#### Problem details
Copy out the forum thread below about Lincoln's Gettysburg Address in full, word for word.

#### Excerpt

# # # # #

But, in a larger sense, we can not dedicate -- we can not consecrate -- we can not hallow -- this ground. The brave men, living and dead, who struggled here, have consecrated it, far above our poor power to add or detract. The world will little note, nor long remember what we say here, but it can never forget what they did here. It is for us the living, rather, to be dedicated here to the unfinished work which they who fought here have thus far so nobly advanced. It is rather for us to be here dedicated to the great task remaining before us -- that from these honored dead we take increased devotion to that cause for which they gave the last full measure of devotion -- that we here highly resolve that these dead shall not have died in vain -- that this nation, under God, shall have a new birth of freedom -- and that government of the people, by the people, for the people, shall not perish from the earth. 

The guy before Lincoln spoke for 2 hours and no one remembers what he said, I think Lincoln spoke 15 minutes.


----------



## Dwight Ennis (Jan 2, 2008)

and that government of the people, by the people, for the people, shall not perish from the earth. Certain current politicians, along with lots of current Americans, seemingly never read those words... nor the rest of his address. To than end, perhaps putting it in a sig isn't such a bad idea after all.


----------



## Greg Elmassian (Jan 3, 2008)

After mentioning it, I decided to go back and read it. I realized two things, it was not really long, and it was one **** of a speech! 

So, I just decided to share it with my fellow Americans! 

Greg


----------



## Dwight Ennis (Jan 2, 2008)

He who hath an ear, let him hear.


----------

# # # # #

#### Supplied data
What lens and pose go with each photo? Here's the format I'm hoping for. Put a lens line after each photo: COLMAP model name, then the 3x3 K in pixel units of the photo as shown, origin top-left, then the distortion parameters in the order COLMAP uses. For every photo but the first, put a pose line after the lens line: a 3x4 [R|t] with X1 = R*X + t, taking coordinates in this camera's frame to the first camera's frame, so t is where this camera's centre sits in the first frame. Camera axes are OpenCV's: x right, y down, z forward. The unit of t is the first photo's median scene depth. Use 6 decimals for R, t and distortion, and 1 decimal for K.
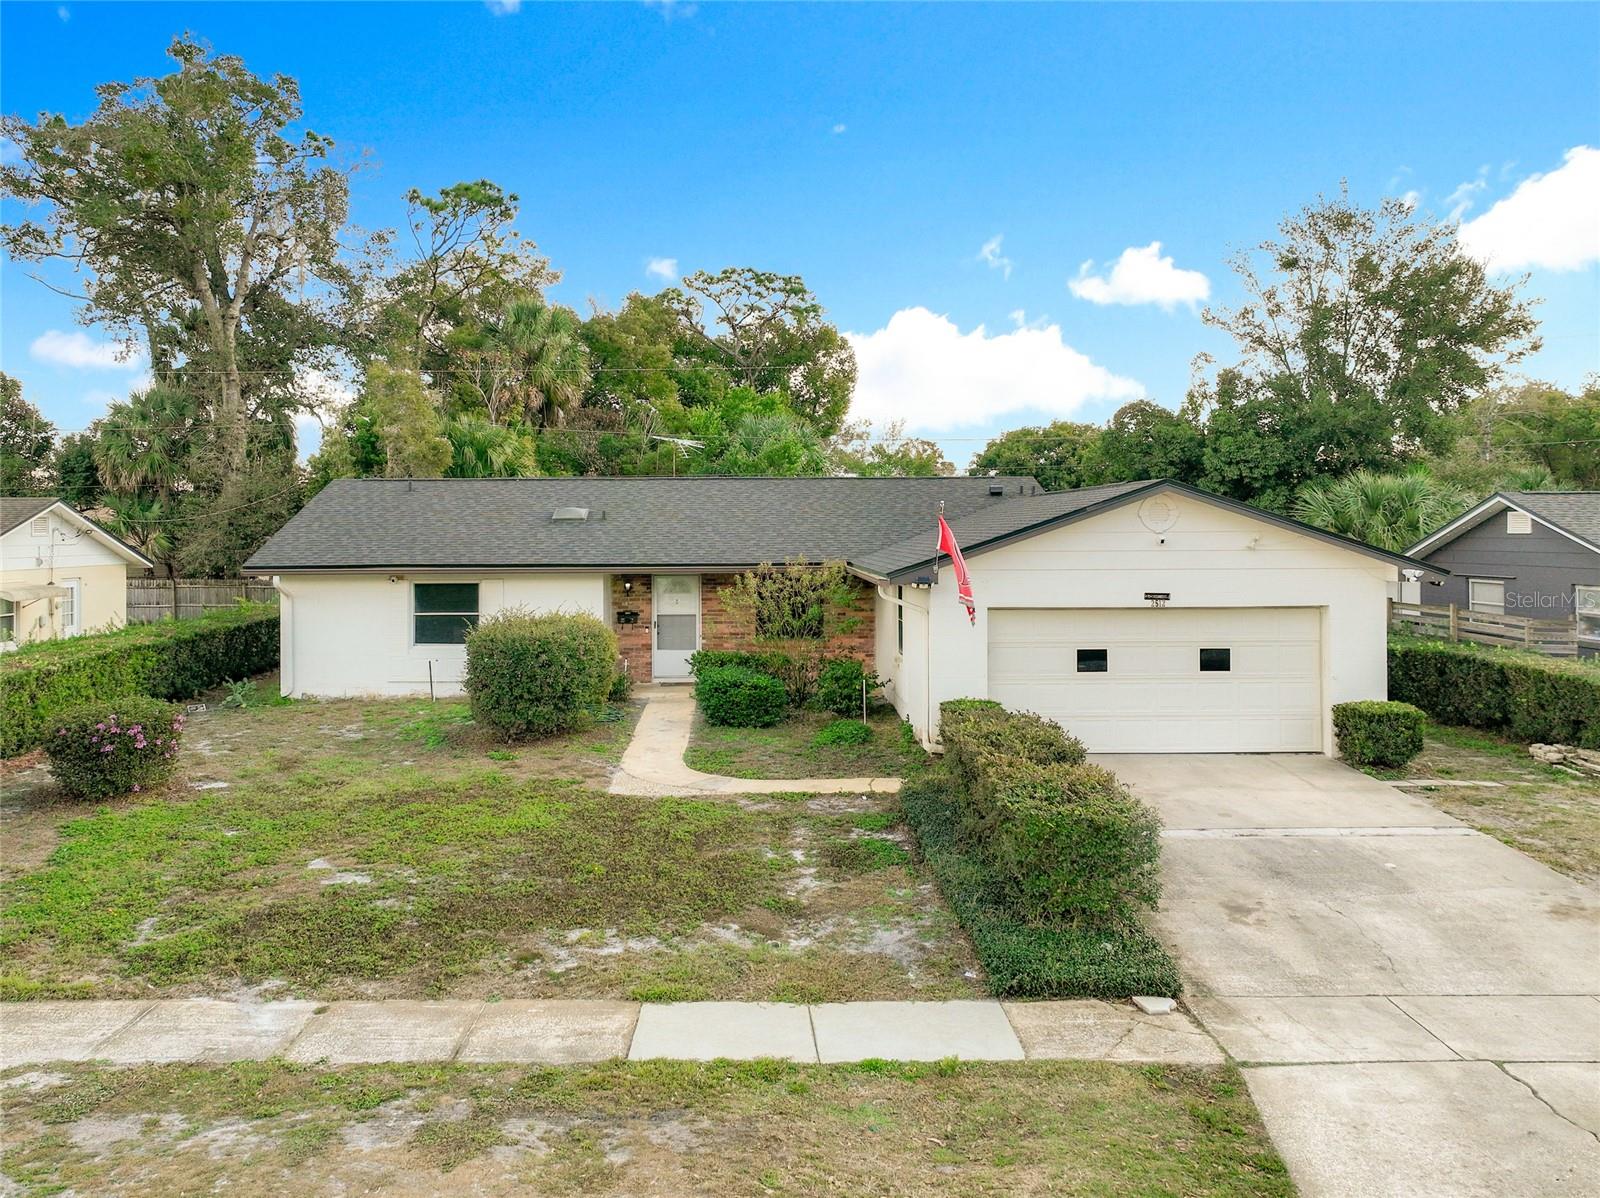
lens RADIAL K [[1120.7, 0, 806.7], [0, 1120.7, 637.6], [0, 0, 1]] dist [0.010279, 0.002268]
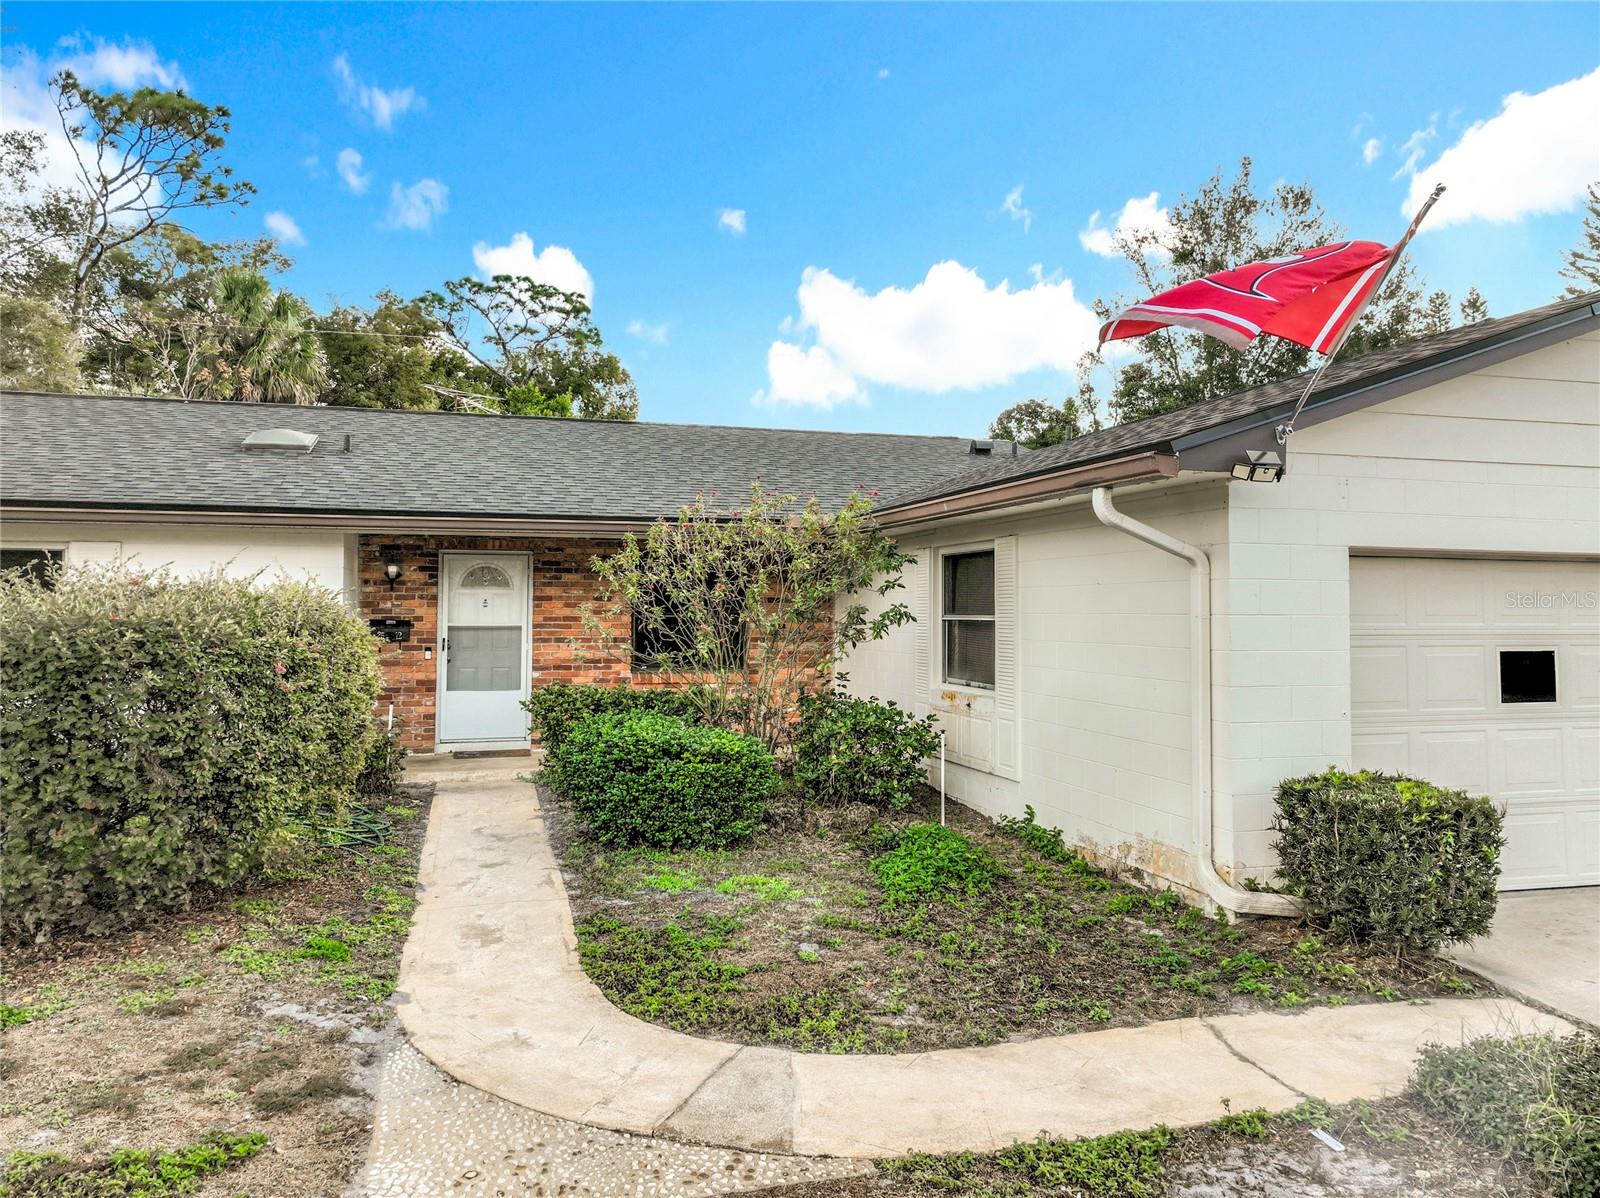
lens RADIAL K [[1058.4, 0, 800.0], [0, 1058.4, 599.0], [0, 0, 1]] dist [0.005831, 0.002359]
pose [[0.972708, 0.009740, 0.231829, -0.086973], [0.013300, 0.995135, -0.097617, 0.019062], [-0.231652, 0.098036, 0.967846, 0.464788]]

# # # # #

#### Result of the task
But, in a larger sense, we can not dedicate -- we can not consecrate -- we can not hallow -- this ground. The brave men, living and dead, who struggled here, have consecrated it, far above our poor power to add or detract. The world will little note, nor long remember what we say here, but it can never forget what they did here. It is for us the living, rather, to be dedicated here to the unfinished work which they who fought here have thus far so nobly advanced. It is rather for us to be here dedicated to the great task remaining before us -- that from these honored dead we take increased devotion to that cause for which they gave the last full measure of devotion -- that we here highly resolve that these dead shall not have died in vain -- that this nation, under God, shall have a new birth of freedom -- and that government of the people, by the people, for the people, shall not perish from the earth. 

The guy before Lincoln spoke for 2 hours and no one remembers what he said, I think Lincoln spoke 15 minutes.


----------



## Dwight Ennis (Jan 2, 2008)

and that government of the people, by the people, for the people, shall not perish from the earth. Certain current politicians, along with lots of current Americans, seemingly never read those words... nor the rest of his address. To than end, perhaps putting it in a sig isn't such a bad idea after all.


----------



## Greg Elmassian (Jan 3, 2008)

After mentioning it, I decided to go back and read it. I realized two things, it was not really long, and it was one **** of a speech! 

So, I just decided to share it with my fellow Americans! 

Greg


----------



## Dwight Ennis (Jan 2, 2008)

He who hath an ear, let him hear.


----------